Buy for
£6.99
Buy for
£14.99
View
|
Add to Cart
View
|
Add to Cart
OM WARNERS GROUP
++++++++
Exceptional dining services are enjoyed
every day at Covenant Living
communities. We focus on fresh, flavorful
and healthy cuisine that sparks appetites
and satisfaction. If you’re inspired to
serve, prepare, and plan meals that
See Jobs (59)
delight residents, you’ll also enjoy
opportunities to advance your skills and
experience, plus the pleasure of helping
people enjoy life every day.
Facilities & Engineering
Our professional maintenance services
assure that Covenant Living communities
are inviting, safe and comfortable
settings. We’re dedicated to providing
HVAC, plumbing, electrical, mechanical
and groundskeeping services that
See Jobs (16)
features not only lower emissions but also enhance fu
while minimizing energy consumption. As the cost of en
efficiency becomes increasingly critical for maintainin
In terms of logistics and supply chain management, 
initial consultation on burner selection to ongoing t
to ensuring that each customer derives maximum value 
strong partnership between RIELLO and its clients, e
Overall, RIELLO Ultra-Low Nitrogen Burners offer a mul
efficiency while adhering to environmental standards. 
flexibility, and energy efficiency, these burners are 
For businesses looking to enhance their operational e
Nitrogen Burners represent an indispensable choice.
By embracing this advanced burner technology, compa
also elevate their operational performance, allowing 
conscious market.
++++++++
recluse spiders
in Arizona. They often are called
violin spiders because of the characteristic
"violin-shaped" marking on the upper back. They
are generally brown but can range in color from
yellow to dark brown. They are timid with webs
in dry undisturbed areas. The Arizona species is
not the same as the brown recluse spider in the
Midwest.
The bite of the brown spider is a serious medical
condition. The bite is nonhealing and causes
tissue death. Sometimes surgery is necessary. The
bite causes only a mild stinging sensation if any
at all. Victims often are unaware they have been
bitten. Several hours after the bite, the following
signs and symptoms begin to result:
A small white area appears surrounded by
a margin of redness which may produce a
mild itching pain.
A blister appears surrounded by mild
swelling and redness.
++++++++
**HOW TO COMPLETE THIS TASK**
Take every line in the preceding listing that contains "also" and copy it.

**TASK ANSWER**
delight residents, you’ll also enjoy
features not only lower emissions but also enhance fu
also elevate their operational performance, allowing 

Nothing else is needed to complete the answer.